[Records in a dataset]
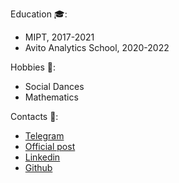 Education 🎓:
* MIPT, 2017-2021
* Avito Analytics School, 2020-2022

Hobbies 🎲:
* Social Dances
* Mathematics

Contacts 📧:
* [Telegram](https://www.t.me/ykvr2)
* [Official post](mailto:zhestov.ea@phystech.edu)
* [Linkedin](https://www.linkedin.com/in/yk4r2/)
* [Github](https://www.github.com/yk4r2)
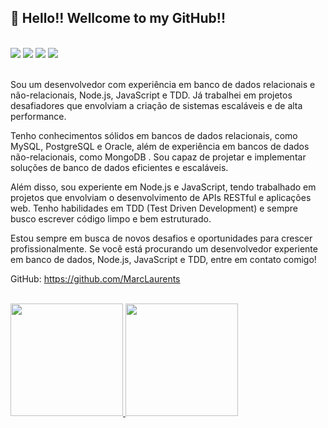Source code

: ## 👋 Hello!! Wellcome to my GitHub!!
<br />
<div> 
<!--   <a href="https://www.youtube.com/channel/UC_-uuuZbY0AAt9CViNzvc-Q" target="_blank"><img src="https://img.shields.io/badge/YouTube-FF0000?style=for-the-badge&logo=youtube&logoColor=white" target="_blank"></a> -->
  <a href="https://bit.ly/MarceloLaurentinoLinkedIn" target="_blank"><img src="https://img.shields.io/badge/-LinkedIn-%230077B5?style=for-the-badge&logo=linkedin&logoColor=white" target="_blank"></a> 
  <a href = "mailto:marcelolaurentinomelo@gmail.com"><img src="https://img.shields.io/badge/Microsoft_Outlook-0078D4?style=for-the-badge&logo=microsoft-outlook&logoColor=white" target="_blank"></a>
 <a href="https://discord.com/" target="_blank"><img src="https://img.shields.io/badge/Discord-7289DA?style=for-the-badge&logo=discord&logoColor=white" target="_blank"></a> 
  <a href="https://www.instagram.com/marcelol4urentino/" target="_blank"><img src="https://img.shields.io/badge/-Instagram-%23E4405F?style=for-the-badge&logo=instagram&logoColor=white" target="_blank"></a>
<!--  	<a href="https://www.twitch.tv/rafaballerinii" target="_blank"><img src="https://img.shields.io/badge/Twitch-9146FF?style=for-the-badge&logo=twitch&logoColor=white" target="_blank"></a> -->
  
  
</div>

<br />

<p>
  Sou um desenvolvedor com experiência em banco de dados relacionais e não-relacionais, Node.js, JavaScript e TDD. Já trabalhei em projetos desafiadores que envolviam a criação de sistemas escaláveis e de alta performance.

Tenho conhecimentos sólidos em bancos de dados relacionais, como MySQL, PostgreSQL e Oracle, além de experiência em bancos de dados não-relacionais, como MongoDB . Sou capaz de projetar e implementar soluções de banco de dados eficientes e escaláveis.

Além disso, sou experiente em Node.js e JavaScript, tendo trabalhado em projetos que envolviam o desenvolvimento de APIs RESTful e aplicações web. Tenho habilidades em TDD (Test Driven Development) e sempre busco escrever código limpo e bem estruturado.

Estou sempre em busca de novos desafios e oportunidades para crescer profissionalmente. Se você está procurando um desenvolvedor experiente em banco de dados, Node.js, JavaScript e TDD, entre em contato comigo!

GitHub: https://github.com/MarcLaurents
</p>
<br />
<div>
  <a href="https://github.com/marclaurents">
  <img height="180em" src="https://github-readme-stats.vercel.app/api?username=marclaurents&show_icons=true&theme=react&include_all_commits=true&count_private=true&custom_title=Estatísticas do meu perfil"/>
  <img height="180em" src="https://github-readme-stats.vercel.app/api/top-langs/?username=marclaurents&layout=compact&langs_count=7&theme=react&custom_title=Linguagens mais utilizadas"/>
</div><br />

<br />
 
##

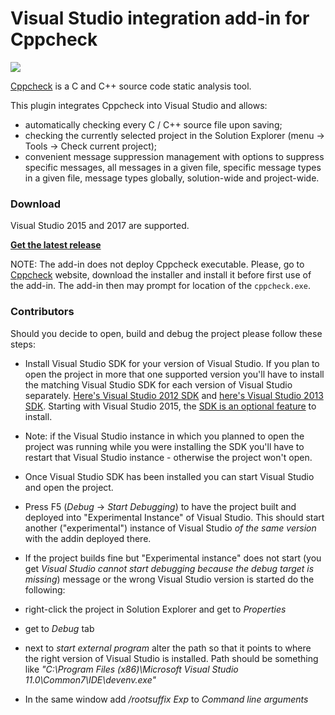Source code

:# Visual Studio integration add-in for Cppcheck

![](https://ci.appveyor.com/api/projects/status/8qe1iy0ook8rme9o?svg=true)

[Cppcheck](http://cppcheck.sourceforge.net/) is a C and C++ source code static analysis tool.

This plugin integrates Cppcheck into Visual Studio and allows:

 * automatically checking every C / C++ source file upon saving;
 * checking the currently selected project in the Solution Explorer (menu -> Tools -> Check current project);
 * convenient message suppression management with options to suppress specific messages, all messages in a given file, specific message types in a given file, message types globally, solution-wide and project-wide.

### Download
Visual Studio 2015 and 2017 are supported.

**<a href="https://github.com/VioletGiraffe/cppcheck-vs-addin/releases/latest">Get the latest release</a>**

NOTE: The add-in does not deploy Cppcheck executable. Please, go to [Cppcheck](http://cppcheck.sourceforge.net/) website, download the installer and install it before first use of the add-in. The add-in then may prompt for location of the `cppcheck.exe`.

### Contributors

Should you decide to open, build and debug the project please follow these steps:

 * Install Visual Studio SDK for your version of Visual Studio.
If you plan to open the project in more that one supported version you'll have to install
the matching Visual Studio SDK for each version of Visual Studio separately.
<a href="http://www.microsoft.com/en-us/download/details.aspx?id=30668">Here's Visual Studio 2012 SDK</a>
and <a href="http://www.microsoft.com/en-us/download/details.aspx?id=40758">here's Visual Studio 2013 SDK</a>. Starting with Visual Studio 2015, the <a href="https://msdn.microsoft.com/en-us/library/mt683786.aspx">SDK is an optional feature</a> to install.

  * Note: if the Visual Studio instance in which you planned to open the project was running
 while you were installing the SDK you'll have to restart
 that Visual Studio instance - otherwise the project won't open.

 * Once Visual Studio SDK has been installed you can start Visual Studio and open the project.

 * Press F5 (*Debug* -> *Start Debugging*) to have the project built and deployed into "Experimental Instance" of Visual Studio.
 This should start another ("experimental") instance of Visual Studio *of the same version* with the addin deployed there.

  * If the project builds fine but "Experimental instance" does not start
(you get *Visual Studio cannot start debugging because the debug target is missing*) message
or the wrong Visual Studio version is started do the following:
  * right-click the project in Solution Explorer and get to *Properties*
  * get to *Debug* tab
  * next to *start external program* alter the path so that it points to where the right version of Visual Studio is installed. Path should be something like *"C:\Program Files (x86)\Microsoft Visual Studio 11.0\Common7\IDE\devenv.exe"*
  * In the same window add */rootsuffix Exp* to *Command line arguments*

→ **Problem**
Lay out every line of the listing above as a numbered list, skipping blank lines. Leave the pictures out of the answer.

→ **Task response**
1.  Education 🎓:
2. * MIPT, 2017-2021
3. * Avito Analytics School, 2020-2022
4. Hobbies 🎲:
5. * Social Dances
6. * Mathematics
7. Contacts 📧:
8. * [Telegram](https://www.t.me/ykvr2)
9. * [Official post](mailto:zhestov.ea@phystech.edu)
10. * [Linkedin](https://www.linkedin.com/in/yk4r2/)
11. * [Github](https://www.github.com/yk4r2)
12. Source code
13. : ## 👋 Hello!! Wellcome to my GitHub!!
14. <br />
15. <div> 
16. <!--   <a href="https://www.youtube.com/channel/UC_-uuuZbY0AAt9CViNzvc-Q" target="_blank"><img src="https://img.shields.io/badge/YouTube-FF0000?style=for-the-badge&logo=youtube&logoColor=white" target="_blank"></a> -->
17.   <a href="https://bit.ly/MarceloLaurentinoLinkedIn" target="_blank"><img src="https://img.shields.io/badge/-LinkedIn-%230077B5?style=for-the-badge&logo=linkedin&logoColor=white" target="_blank"></a> 
18.   <a href = "mailto:marcelolaurentinomelo@gmail.com"><img src="https://img.shields.io/badge/Microsoft_Outlook-0078D4?style=for-the-badge&logo=microsoft-outlook&logoColor=white" target="_blank"></a>
19.  <a href="https://discord.com/" target="_blank"><img src="https://img.shields.io/badge/Discord-7289DA?style=for-the-badge&logo=discord&logoColor=white" target="_blank"></a> 
20.   <a href="https://www.instagram.com/marcelol4urentino/" target="_blank"><img src="https://img.shields.io/badge/-Instagram-%23E4405F?style=for-the-badge&logo=instagram&logoColor=white" target="_blank"></a>
21. <!--  	<a href="https://www.twitch.tv/rafaballerinii" target="_blank"><img src="https://img.shields.io/badge/Twitch-9146FF?style=for-the-badge&logo=twitch&logoColor=white" target="_blank"></a> -->
22. </div>
23. <br />
24. <p>
25.   Sou um desenvolvedor com experiência em banco de dados relacionais e não-relacionais, Node.js, JavaScript e TDD. Já trabalhei em projetos desafiadores que envolviam a criação de sistemas escaláveis e de alta performance.
26. Tenho conhecimentos sólidos em bancos de dados relacionais, como MySQL, PostgreSQL e Oracle, além de experiência em bancos de dados não-relacionais, como MongoDB . Sou capaz de projetar e implementar soluções de banco de dados eficientes e escaláveis.
27. Além disso, sou experiente em Node.js e JavaScript, tendo trabalhado em projetos que envolviam o desenvolvimento de APIs RESTful e aplicações web. Tenho habilidades em TDD (Test Driven Development) e sempre busco escrever código limpo e bem estruturado.
28. Estou sempre em busca de novos desafios e oportunidades para crescer profissionalmente. Se você está procurando um desenvolvedor experiente em banco de dados, Node.js, JavaScript e TDD, entre em contato comigo!
29. GitHub: https://github.com/MarcLaurents
30. </p>
31. <br />
32. <div>
33.   <a href="https://github.com/marclaurents">
34.   <img height="180em" src="https://github-readme-stats.vercel.app/api?username=marclaurents&show_icons=true&theme=react&include_all_commits=true&count_private=true&custom_title=Estatísticas do meu perfil"/>
35.   <img height="180em" src="https://github-readme-stats.vercel.app/api/top-langs/?username=marclaurents&layout=compact&langs_count=7&theme=react&custom_title=Linguagens mais utilizadas"/>
36. </div><br />
37. <br />
38. ##
39. Source code
40. :# Visual Studio integration add-in for Cppcheck
41. ![](https://ci.appveyor.com/api/projects/status/8qe1iy0ook8rme9o?svg=true)
42. [Cppcheck](http://cppcheck.sourceforge.net/) is a C and C++ source code static analysis tool.
43. This plugin integrates Cppcheck into Visual Studio and allows:
44.  * automatically checking every C / C++ source file upon saving;
45.  * checking the currently selected project in the Solution Explorer (menu -> Tools -> Check current project);
46.  * convenient message suppression management with options to suppress specific messages, all messages in a given file, specific message types in a given file, message types globally, solution-wide and project-wide.
47. ### Download
48. Visual Studio 2015 and 2017 are supported.
49. **<a href="https://github.com/VioletGiraffe/cppcheck-vs-addin/releases/latest">Get the latest release</a>**
50. NOTE: The add-in does not deploy Cppcheck executable. Please, go to [Cppcheck](http://cppcheck.sourceforge.net/) website, download the installer and install it before first use of the add-in. The add-in then may prompt for location of the `cppcheck.exe`.
51. ### Contributors
52. Should you decide to open, build and debug the project please follow these steps:
53.  * Install Visual Studio SDK for your version of Visual Studio.
54. If you plan to open the project in more that one supported version you'll have to install
55. the matching Visual Studio SDK for each version of Visual Studio separately.
56. <a href="http://www.microsoft.com/en-us/download/details.aspx?id=30668">Here's Visual Studio 2012 SDK</a>
57. and <a href="http://www.microsoft.com/en-us/download/details.aspx?id=40758">here's Visual Studio 2013 SDK</a>. Starting with Visual Studio 2015, the <a href="https://msdn.microsoft.com/en-us/library/mt683786.aspx">SDK is an optional feature</a> to install.
58.   * Note: if the Visual Studio instance in which you planned to open the project was running
59.  while you were installing the SDK you'll have to restart
60.  that Visual Studio instance - otherwise the project won't open.
61.  * Once Visual Studio SDK has been installed you can start Visual Studio and open the project.
62.  * Press F5 (*Debug* -> *Start Debugging*) to have the project built and deployed into "Experimental Instance" of Visual Studio.
63.  This should start another ("experimental") instance of Visual Studio *of the same version* with the addin deployed there.
64.   * If the project builds fine but "Experimental instance" does not start
65. (you get *Visual Studio cannot start debugging because the debug target is missing*) message
66. or the wrong Visual Studio version is started do the following:
67.   * right-click the project in Solution Explorer and get to *Properties*
68.   * get to *Debug* tab
69.   * next to *start external program* alter the path so that it points to where the right version of Visual Studio is installed. Path should be something like *"C:\Program Files (x86)\Microsoft Visual Studio 11.0\Common7\IDE\devenv.exe"*
70.   * In the same window add */rootsuffix Exp* to *Command line arguments*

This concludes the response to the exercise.